I have met with but one or two persons in the course of my life who understood the art of Walking, that is, of taking walks,--who had a genius, so to speak, for _sauntering_: which word is beautifully derived "from idle people who roved about the country, in the Middle Ages, and asked charity, under pretence of going _‡ la Sainte Terre_," to the Holy Land, till the children exclaimed, "There goes a _Sainte-Terrer_," a Saunterer--a Holy-Lander. They who never go to the Holy Land in their walks, as they pretend, are indeed mere idlers and vagabonds; but they who do go there are saunterers in the good sense, such as I mean. Some, however, would derive the word from _sans terre_, without land or a home, which therefore, in the good sense, will mean, having no particular home, but equally at home everywhere. For this is the secret of successful sauntering. He who sits still in a house all the time may be the greatest vagrant of all; but the saunterer, in the good sense, is no more vagrant than the meandering river, which is all the while sedulously seeking the shortest course to the sea. But I prefer the first, which indeed is the most probable derivation. For every walk is a sort of crusade, preached by some Peter the Hermit in us, to go forth and reconquer this Holy Land from the hands of the Infidels.

It is true we are but faint-hearted crusaders, even the walkers, nowadays, who undertake no persevering, never-ending enterprises. Our expeditions are but tours, and come round again at evening to the old hearth-side from which we set out. Half the work is but retracing our steps. We should go forth on the shortest walk, perchance, in the spirit of undying adventure, never to return--prepared to send back our embalmed hearts only as relics to our desolate kingdoms. If you are ready to leave father and mother, and brother and sister, and wife and child and friends, and never see them again--if you have paid your debts, and made your will, and settled all your affairs, and are a free man, then you are ready for a walk.

To come down to my own experience, my companion and I, for I sometimes have a companion, take pleasure in fancying ourselves knights of a new, or rather an old, order--not Equestrians or Chevaliers, not Ritters or Riders, but Walkers, a still more ancient and honourable class, I trust.
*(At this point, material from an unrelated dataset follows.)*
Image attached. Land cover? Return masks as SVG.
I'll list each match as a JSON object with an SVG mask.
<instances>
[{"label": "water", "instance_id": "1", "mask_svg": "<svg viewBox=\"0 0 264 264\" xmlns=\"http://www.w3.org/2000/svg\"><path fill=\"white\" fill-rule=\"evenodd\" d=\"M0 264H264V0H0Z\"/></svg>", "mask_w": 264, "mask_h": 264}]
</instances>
The chivalric and heroic spirit which once belonged to the Rider seems now to reside in, or perchance to have subsided into, the Walker,--not the Knight, but Walker Errant. He is a sort of fourth estate, outside of Church and State and People.

We have felt that we almost alone hereabouts practised this noble art; though, to tell the truth, at least if their own assertions are to be received, most of my townsmen would fain walk sometimes, as I do, but they cannot. No wealth can buy the requisite leisure, freedom, and independence, which are the capital in this profession. It comes only by the grace of God. It requires a direct dispensation from Heaven to become a walker. You must be born into the family of the Walkers. _Ambulator nascitur, non fit._ Some of my townsmen, it is true, can remember and have described to me some walks which they took ten years ago, in which they were so blessed as to lose themselves for half-an-hour in the woods; but I know very well that they have confined themselves to the highway ever since, whatever pretensions they may make to belong to this select class. No doubt they were elevated for a moment as by the reminiscence of a previous state of existence, when even they were foresters and outlaws.

"When he came to grene wode, In a mery mornynge, There he herde the notes small Of byrdes mery syngynge.

"It is ferre gone, sayd Robyn, That I was last here; Me lyste a lytell for to shote At the donne dere."